The concept of designing with a culture’s intrinsic values in mind segues into another interesting topic, such as targeting specific markets with specially designed clothing ranges. Dolce & Gabbana are creating a range of hijab and abaya clothing for Muslim women, one seen as a sound business move, though not without its critics. The integrity in this idea is that the fashion house is crafting these looks and styles with a culture’s needs in mind (sound business strategy), as opposed to appropriating the style and values of the culture for a different market. Often with cultural appropriation the practices of appropriators (such as commercial businesses) seek to leverage a culture and its communities’ aesthetic for market differentiation; in this case I argue that Dolce & Gabbana seek to actively support the Muslim fashion culture and communities with their new range.

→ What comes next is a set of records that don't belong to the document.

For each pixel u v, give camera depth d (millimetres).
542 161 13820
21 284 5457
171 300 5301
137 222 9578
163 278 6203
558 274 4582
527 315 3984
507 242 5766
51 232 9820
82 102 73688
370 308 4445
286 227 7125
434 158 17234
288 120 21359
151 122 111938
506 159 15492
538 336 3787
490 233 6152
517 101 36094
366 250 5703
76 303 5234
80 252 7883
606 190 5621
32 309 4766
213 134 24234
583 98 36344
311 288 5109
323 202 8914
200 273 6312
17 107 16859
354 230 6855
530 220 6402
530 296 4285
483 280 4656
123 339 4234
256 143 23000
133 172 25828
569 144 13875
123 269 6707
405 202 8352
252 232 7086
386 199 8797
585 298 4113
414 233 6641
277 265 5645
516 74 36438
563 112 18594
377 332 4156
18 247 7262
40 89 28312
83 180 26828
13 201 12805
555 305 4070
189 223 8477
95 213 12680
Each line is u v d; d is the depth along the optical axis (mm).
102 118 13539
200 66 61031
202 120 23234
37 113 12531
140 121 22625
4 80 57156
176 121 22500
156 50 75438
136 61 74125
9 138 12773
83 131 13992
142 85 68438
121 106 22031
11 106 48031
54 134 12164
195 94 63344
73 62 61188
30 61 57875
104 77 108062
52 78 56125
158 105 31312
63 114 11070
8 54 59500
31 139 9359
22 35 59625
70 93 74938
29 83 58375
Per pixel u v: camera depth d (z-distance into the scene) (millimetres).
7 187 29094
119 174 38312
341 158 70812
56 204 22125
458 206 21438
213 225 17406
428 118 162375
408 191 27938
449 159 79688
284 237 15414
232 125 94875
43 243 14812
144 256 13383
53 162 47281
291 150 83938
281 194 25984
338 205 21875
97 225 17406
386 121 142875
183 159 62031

So while there is a fine line between appreciation and appropriation, I feel it’s really a matter of how we include and respect our inspiration sources, by either integrating them within the narrative, or by leaving the inspiration within the research process, pushing to develop the ideas further than to merely imitate and exploit, whether intentional or not.

Picasso may have once said “good artists copy; great artists steal”, here’s a more acute saying from T.S. Eliot about appropriation, which itself was developed from another writer’s quote:

Immature poets imitate; mature poets steal; bad poets deface what they take, and good poets make it into something better, or at least something different.

However fine we all may perceive the line, I feel it’s really important that those stepping on it understand and explore the implications of the work’s influences and inspirations in the public space, whether you’re a designer or consumer alike.